CTC results can be assessed in 3 to 4 weeks and allow clinicians to change treatments if CTC volume increases. However, a previous study of CTCs did not show a clinical benefit with the tool among patients treated mainly with chemotherapies. What’s different about the new study, which is from an international group of investigators, is in the treatments patients with metastatic breast cancer received. “This study is from a different era — with targeted therapies,” said Kaklamani.

In the new study, changes in CTC levels (with a reduction being a good result) between baseline (pretreatment) and follow-up were analyzed to determine whether they were associated with overall survival.

COVID Sessions

On the meeting’s first day, SABCS will feature a special session on COVID-19 and breast cancer. The meeting organizers sought to separate the wheat from the chaff in this subject, as much has already been written, published, or presented.

“We received a lot of abstracts on COVID that were studies that were poorly done. We tried to tease through them and select the well-researched ones,” acknowledged Kaklamani.

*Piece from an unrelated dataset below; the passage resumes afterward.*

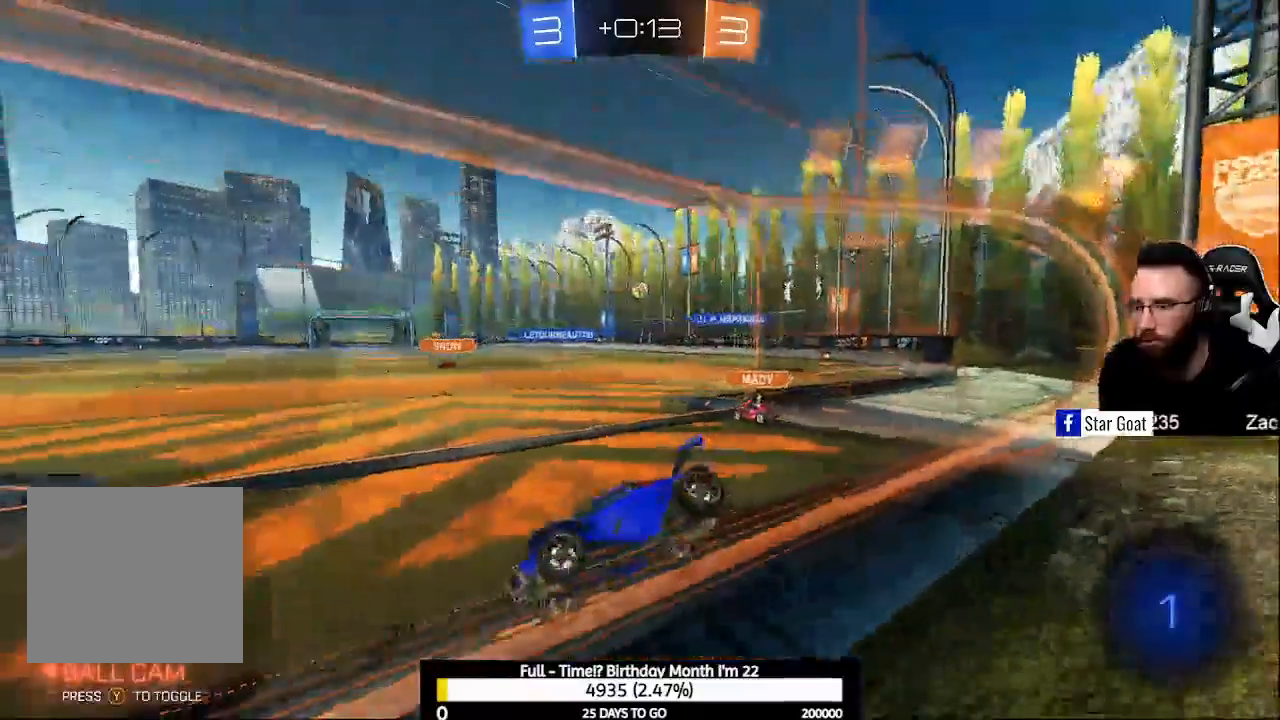
{"buttons": ["R2"], "left_stick": "right", "right_stick": "center", "events": [[467, "left_stick", "right"]]}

The organizers included two patient advocates who have had COVID-19, including during treatment for breast cancer, as participants in the meeting session. The session will also feature global perspectives, with presenters from Brazil, Italy, and the Netherlands. 

Plenary Lectures

The meeting’s two plenary lectures will focus, respectively, on the increasingly used clinical approach of neoadjuvant therapy in breast cancer, and research in the time of a pandemic.

Elizabeth Mittendorf, MD, PhD, a surgical oncologist and director of the Breast lmmuno-Oncology program and co-director of the Breast Cancer Clinical Research Program at the Dana-Farber/Brigham and Women’s Cancer Center, Boston, will present “Local Regional Management Following Neoadjuvant Therapy: Minding the Knowledge Gaps.”

Ned Sharpless, MD, director of the National Cancer Institute (NCI), will present “Advancing Cancer Research During Challenging Times.”

Kaklamani has disclosed consulting fees with Amgen, Eisai, Puma, Celldex, AstraZeneca, and Athenex; fees for non-CME services received directly from commercial interest or their agents from Pfizer, Celgene, Genentech, Genomic Health, Puma, Eisai, and Novartis; and contracted research with Eisai.